→ 提示文
—————
SPCって、ソーシャルレンディングととても相性が非常にいい。
資金を募って投資家に分配金を配る為だけの会社ですから、太陽光発電ファンドもこの形式を取っているファンドが非常に多い。
財務状況が載ってはいますが、太陽光発電施設を作る為だけに作られた会社なので、なんらあてになりません。
ただ単純にSPCだから、財務状況が芳しくないから、わけわからんから投資対象から外すのは実に勿体ないと思うんですよ。
とりあえず、SPCの企業名で検索を掛けてみてください。
全国法人情報データーベース内に掲載しているSPC(特別目的会社)の住所が載っています
その住所から辿っていくとSPCを設立した親会社に行き当たります。
また、設備名称でくぐると、親会社のHPに行きつく場合があります。
親会社が判明したら、会社概要覧から、
- 今までどのような事業を展開してきたか?
- 社長の経歴は?
- 資本金は?
- もしあるらなら、財務状況を確認
会社の健全性が見えてきます。
太陽光発電の土地を確認
太陽光発電施設を建築する土地を確認しましょう。
災害危険度を調べる
まず初めに建設予定地がどのような災害危険度があるのか認識する事が重要です。
各ソーシャルレンディング会社もこの事も考慮に入れて審査はしているとは思いますが、こちら側でも確認してみることをおすすめします。
投資運営中に風水害が見舞われてしまったら、元本毀損は免れませんからね。
リスクをできるだけ排除させるにも重要な確認事項です。
国土交通省が運営する「ハザードマップポータルサイト」で担保物件の住所で検索。
確認ポイント
- 急傾斜地の崩壊
- 土石流
- 地すべり
- 土石流警戒渓流
- 急傾斜地崩壊危険箇所
- 地すべり危険箇所
- 雪崩危険箇所
等が調べられます。
太陽光発電建設予定地は概ね山間部に作るので、こういった災害が発生しそうな土地は極力避けるのがベターな選択ではないでしょうか。
特別警戒区域や警戒区域に該当している場合は当然、特別警戒区域に該当していのはもっとも避けるべきです。
また、近年地球温暖化によりゲリラ豪雨や台風の被害が増加傾向です。
気象庁の発表から取ってきた1975年~2015年にかけて80㎜/時間の年間発生回数ですが、年々増加傾向にあります。
中小企業庁平成30年災害救助法適応実績(97年~17年)より抜粋
1997年~2017年にかけての災害救助法の適用実績をみてみると、西日本、特に九州地方が多い事がわかります。
これは地震や大雨、土砂崩れ等による人的被害、自然災害の発生リスクが高い事を意味しています。
でも、ソーシャルレンディングのファンドは太陽光発電を運営する為の案件ではなく、建設に伴う融資なので、運用期間が6ヶ月、1年と短いので、元々自然災害リスクを大幅に削減している投資手法と言えなくもない。
—————
→ 抽出データ
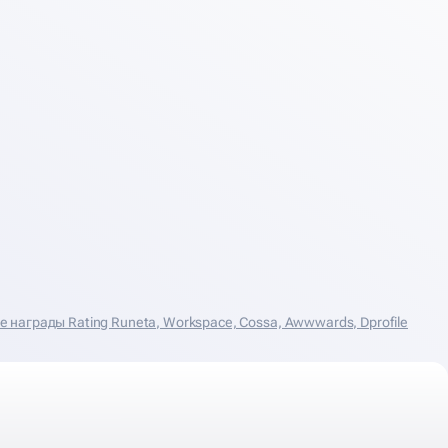
награды Rating Runeta, Workspace, Cossa, Аwwwards, Dprofile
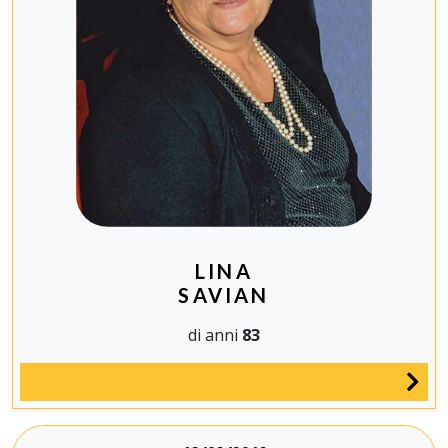
LINA
SAVIAN
di anni
83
—————
→ 課題
(A) 抽出データのリストにある全行を、空行を除いた番号付きの一覧に変えなさい。画像は解答に含めないこと。
(B) SPCと太陽光発電ファンドについての提示文を、最後の文に続けて書き進めなさい。

→ 解答
(A)
1. награды Rating Runeta, Workspace, Cossa, Аwwwards, Dprofile
2. LINA
3. SAVIAN
4. di anni
5. 83

(B)
太陽光発電の運営 | 太陽光発電建設に伴う融資 | |
投資期間(運用期間) | 20年 | 3ヶ月~2年 |
土地価格を調べる
太陽光発電を建設する土地は大体、遊牧地や林野地などといった、遊んだ土地の有効活用として田舎の土地が選ばれるわけですが、いざ担保権を行使しようとすると二束三文の価格しかないのが最大のリスク
事業が失敗した場合、担保として押さえている土地を売却する場合、相応にして破格の値段であることを注意しなければなりません。
遊牧地や林野地などの価格をどのくらいなのか調査すると、地域や場所、山、裾野など場所によりまちまちですが大方下記の価格帯に納まるのではないかと思います。
100円/㎡~200円/㎡当たり
こんな価格では土地だけ売っても元本毀損してしまいます。
追加担保として以下が設定されています。
追加担保
経産省から太陽光発電を作ってもいいよという権利がIDとして発行されていますが、この権利を他社に売却できる設定になっている。
電力会社との接続契約等が終結されていて、譲渡できる形になっている。
しかし、この追加担保がまた曲者です。
くぐってみると、
上記サイトで掲載されている事例から、大体の相場は分かりますがはっきりとした答えが出ない。
ココに注意
どのくらいで売れるかわからないのです。
これもリスクになりやすい。
売電価格を確認する
産業用(全量買取・税別) | ||
10kW以上2,000kW未満 | 2,000kW以上 | |
2012年 | 40円/kWh | |
2013年 | 36円/kWh | |
2014年 | 32円/kWh | |
2015年~6月30日 | 29円/kWh | |
2015年7月1日~ | 27円/kWh | |
2016年 | 24円/kWh | |
2017年 | 21円/kWh | 入札制度で決定 |
2018年 | 18円/kWh | |
2019年 | 14円/kWh |
国の方針で上記表のように年々下がり続ける売電価格。
ですが、冒頭で書いたように、未稼働太陽光施設の工事に着手する事案が多分に世に出てくる事を考えると、2012年~2014年のプレミア価格の40円/kWh~32円/kWhのファンドはぜひ投資したい案件の一つになりえます。
また、今後工事申し込み書類が揃わず売電価格が低下してしまった案件である2015年以降の物も多分出てくる事が予想され、個人で太陽光発電に参入するには売電価格の低下してしまった現在では障壁ですが、メガソーラー級はまだまだ太陽光発電バブルは終わってはいないのではないかと思われます。
まとめ
冒頭でも説明していますが、工事をさっさと始めなさい、さもなくば売電価格を減額するし、FIT認定取り消すぞ!と事業者に重い腰を上げるスタンスを取っています。
その為、こういうソーシャルレンディングで募集をかけている太陽光発電の融資は
ココがポイント
- 山林の場合は林野庁の開発許可を得ている。
- 田畑の場合は農地転用の許可が見込まれている。
要は、開発の許可が下りている案件しかファンドを組成していないという事であり、計画が頓挫することは少ないであろうと思われます。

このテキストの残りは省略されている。